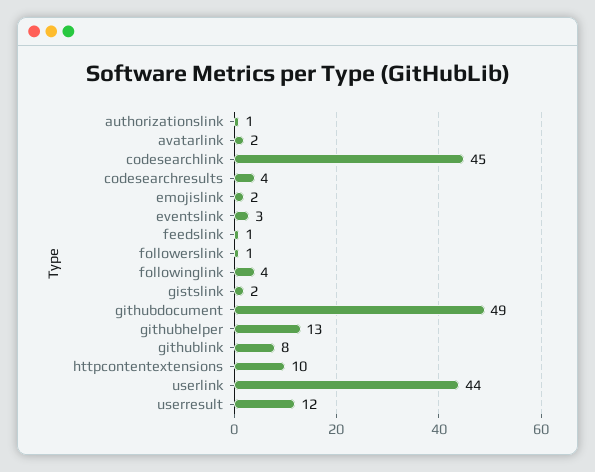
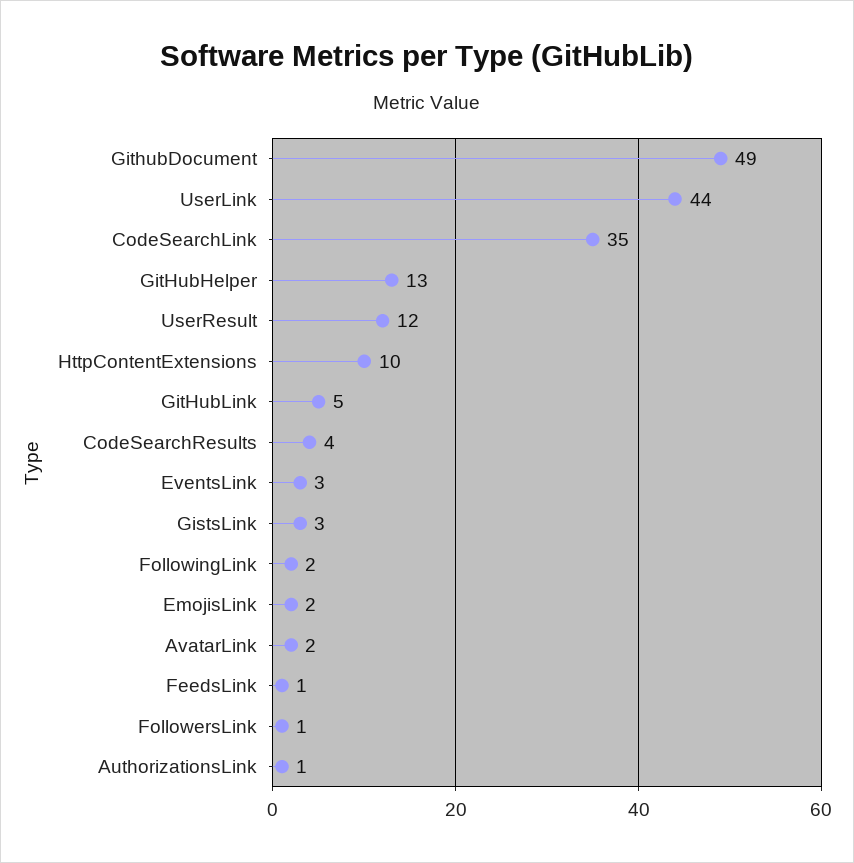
  {
    "authorizationslink": 1,
    "avatarlink": 2,
-   "codesearchlink": 45,
+   "codesearchlink": 35,
    "codesearchresults": 4,
    "emojislink": 2,
    "eventslink": 3,
    "feedslink": 1,
    "followerslink": 1,
-   "followinglink": 4,
+   "followinglink": 2,
-   "gistslink": 2,
+   "gistslink": 3,
    "githubdocument": 49,
    "githubhelper": 13,
-   "githublink": 8,
+   "githublink": 5,
    "httpcontentextensions": 10,
    "userlink": 44,
    "userresult": 12
  }

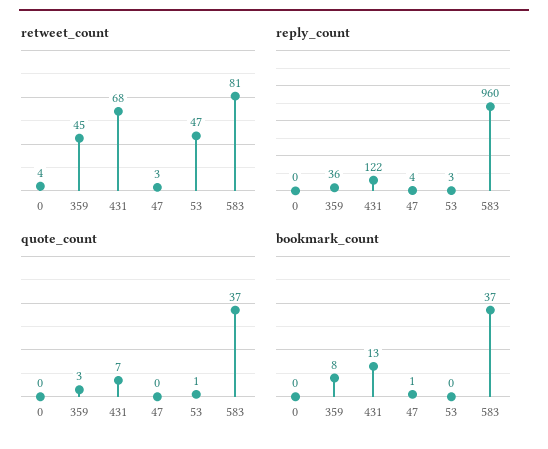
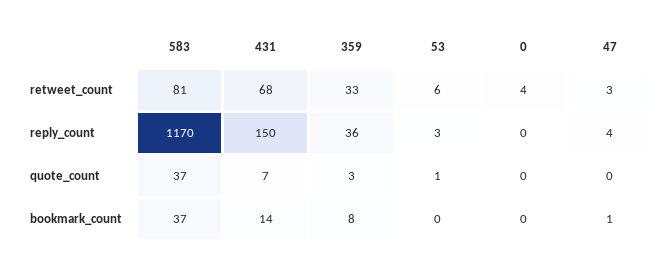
  {
    "retweet_count": {
      "0": 4,
-     "359": 45,
+     "359": 33,
      "431": 68,
      "47": 3,
-     "53": 47,
+     "53": 6,
      "583": 81
    },
    "reply_count": {
      "0": 0,
      "359": 36,
-     "431": 122,
+     "431": 150,
      "47": 4,
      "53": 3,
-     "583": 960
+     "583": 1170
    },
    "quote_count": {
      "0": 0,
      "359": 3,
      "431": 7,
      "47": 0,
      "53": 1,
      "583": 37
    },
    "bookmark_count": {
      "0": 0,
      "359": 8,
-     "431": 13,
+     "431": 14,
      "47": 1,
      "53": 0,
      "583": 37
    }
  }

### PROBLEM
The entries above are to be copied exactly, with every picture left out.

### EXERCISE ANSWER
  {
    "authorizationslink": 1,
    "avatarlink": 2,
-   "codesearchlink": 45,
+   "codesearchlink": 35,
    "codesearchresults": 4,
    "emojislink": 2,
    "eventslink": 3,
    "feedslink": 1,
    "followerslink": 1,
-   "followinglink": 4,
+   "followinglink": 2,
-   "gistslink": 2,
+   "gistslink": 3,
    "githubdocument": 49,
    "githubhelper": 13,
-   "githublink": 8,
+   "githublink": 5,
    "httpcontentextensions": 10,
    "userlink": 44,
    "userresult": 12
  }

  {
    "retweet_count": {
      "0": 4,
-     "359": 45,
+     "359": 33,
      "431": 68,
      "47": 3,
-     "53": 47,
+     "53": 6,
      "583": 81
    },
    "reply_count": {
      "0": 0,
      "359": 36,
-     "431": 122,
+     "431": 150,
      "47": 4,
      "53": 3,
-     "583": 960
+     "583": 1170
    },
    "quote_count": {
      "0": 0,
      "359": 3,
      "431": 7,
      "47": 0,
      "53": 1,
      "583": 37
    },
    "bookmark_count": {
      "0": 0,
      "359": 8,
-     "431": 13,
+     "431": 14,
      "47": 1,
      "53": 0,
      "583": 37
    }
  }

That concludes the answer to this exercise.